### [Instructions]
A - Based on the Camp Congress text, decide whether each statement is true, answering yes or no and quoting the deciding words: (i) The girls at the camp were between 8 and 13 years old. (ii) Girls could only run for the House or the Senate. (iii) The camp lasted several days.
B - Continue the Camp Congress text from its last sentence.

### [Extracted text]

****************

What My 11 Year Old Reminded Me About Fundraising

My 11 year old daughter and I went to Daughter and Mother Camp Congress for Girls a few weeks ago. It is a full day boot camp at which girls learn about the political process, run in a mock election and work on a bill once the Congress is elected. The girls ranged from 8-13 and were really impressive. It was a long day, and the girls were very focused and interested (sometimes more than the moms).

As part of the running for election module, girls decided if they wanted to run for the House, the Senate or the Presidency. Then they had to design a campaign platform and poster and film a video. This was all good fun and educational.

Once the girls were all excited about their campaign collateral, the instructor told them they would need to create a list of people whom they could call to contribute to their campaign to help pay for all the copies of posters, bumper-stickers and ads they would need. With their call lists in hand, each girl was instructed to ask her mom for her cellphone and get on the phone with potential donors from their list.

Here are some observations that made me think about all my front-line fundraisers in the field.

  1. The girls were excited about making the calls. True ,it could have been because they had not seen a screen in 5 hours, but it wasn’t just that. They were thrilled to tell the people on their list about their campaigns and what they hoped to do. Takeaway: Be excited every time you get the chance to talk to someone about what you care about. Enthusiasm is contagious.

****************

Page images and extracted text
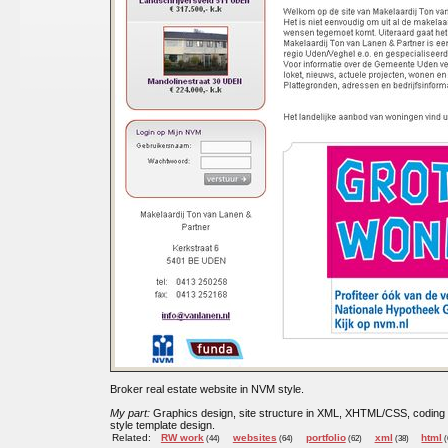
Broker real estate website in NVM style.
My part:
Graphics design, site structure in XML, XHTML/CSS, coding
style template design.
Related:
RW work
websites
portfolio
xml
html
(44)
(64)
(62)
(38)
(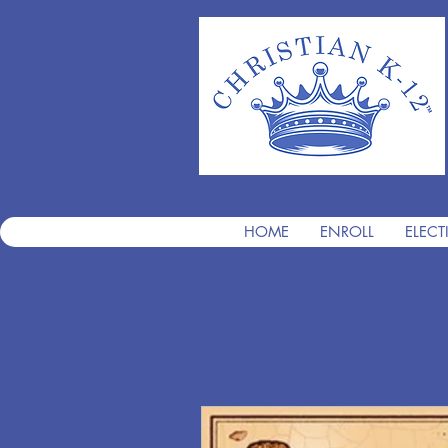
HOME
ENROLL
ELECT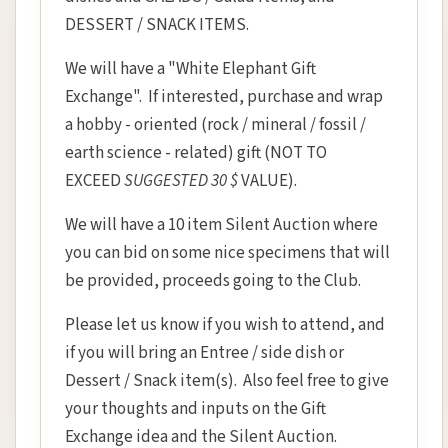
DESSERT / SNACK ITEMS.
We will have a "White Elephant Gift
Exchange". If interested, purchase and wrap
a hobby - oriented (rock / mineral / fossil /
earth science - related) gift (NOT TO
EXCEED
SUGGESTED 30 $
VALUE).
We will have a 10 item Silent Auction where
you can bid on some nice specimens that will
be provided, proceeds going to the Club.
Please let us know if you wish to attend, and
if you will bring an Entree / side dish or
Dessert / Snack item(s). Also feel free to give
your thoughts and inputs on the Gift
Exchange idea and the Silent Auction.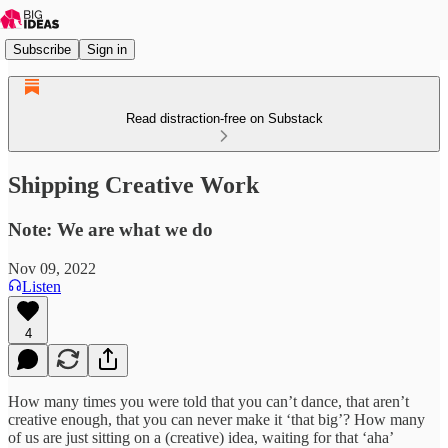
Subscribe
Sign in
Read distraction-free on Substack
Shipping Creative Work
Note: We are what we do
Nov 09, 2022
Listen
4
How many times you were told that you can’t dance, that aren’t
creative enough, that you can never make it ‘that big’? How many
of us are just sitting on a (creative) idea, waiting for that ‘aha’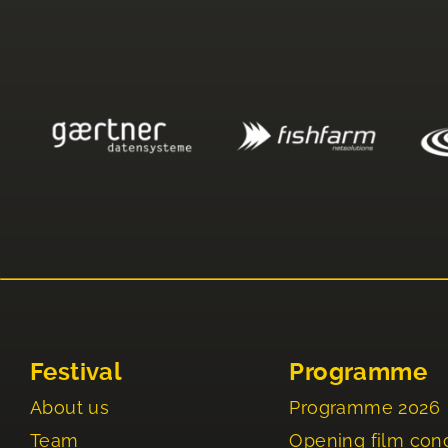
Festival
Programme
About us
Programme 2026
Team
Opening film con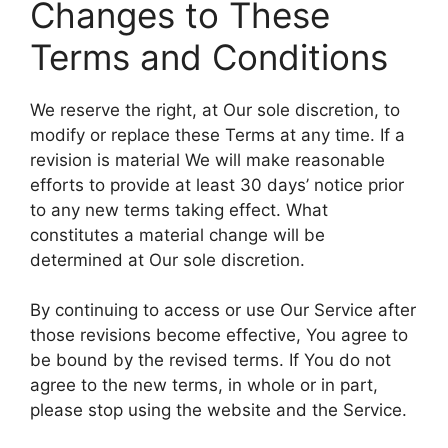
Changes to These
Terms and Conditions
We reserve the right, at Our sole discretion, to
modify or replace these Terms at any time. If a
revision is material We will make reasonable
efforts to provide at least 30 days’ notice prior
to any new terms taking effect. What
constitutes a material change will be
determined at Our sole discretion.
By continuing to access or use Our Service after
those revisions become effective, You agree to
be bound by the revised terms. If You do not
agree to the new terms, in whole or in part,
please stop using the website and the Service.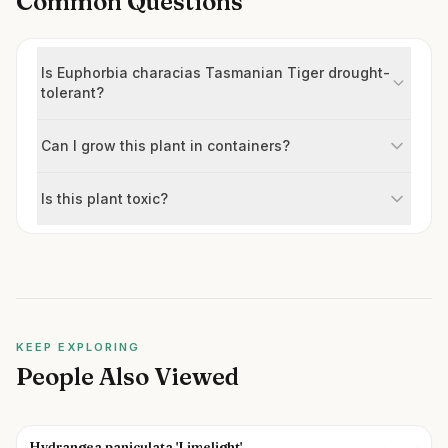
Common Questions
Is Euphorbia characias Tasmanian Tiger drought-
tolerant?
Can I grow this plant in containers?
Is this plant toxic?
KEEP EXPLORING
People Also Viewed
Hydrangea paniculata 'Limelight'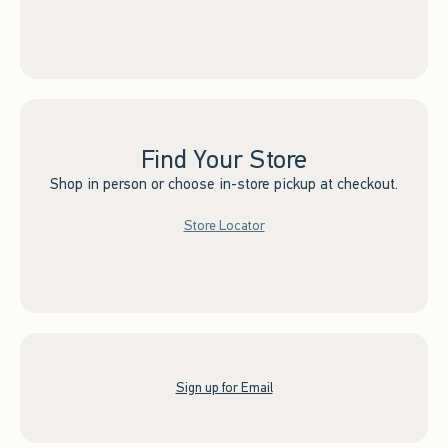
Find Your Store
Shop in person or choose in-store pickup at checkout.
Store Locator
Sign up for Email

****************

### [Task results]
A -
(i) Yes: "The girls ranged from 8-13"
(ii) No: "girls decided if they wanted to run for the House, the Senate or the Presidency"
(iii) No: "It is a full day boot camp"

B -
  2.  The girls were not afraid of rejection. True, it could have been because they were calling family and friends, but it wasn’t just that. They dialed and spoke without hesitation. It never occurred to them to feel self-conscious. There was no fear or worry.   Takeaway: Make sure you are in the right mindset. Giving is a reflection of people’s values. When they say no, they are not rejecting you the fundraiser. Be fearless in your fundraising. 
  3. The girls were themselves. They connected with the prospects and laughed and were warm. Takeaway: Be yourself and be authentic. 
  4. The girls tallied their donations and celebrated their success. Takeaway: Mark your progress and celebrate each win! Progress is motivating.

At our table, one of the girls turned to her mother and said, “I can do this. I can be a candidate. I have ideas ,and I can ask people to support my campaign and vote for me.” Yes, she can!

To take the fear and shame out of asking for money and build strong skills, let’s start them early! The more young girls and boys who we get on the phones and meeting with people to ask for money to support candidates and causes they believe in, the brighter future we will all have.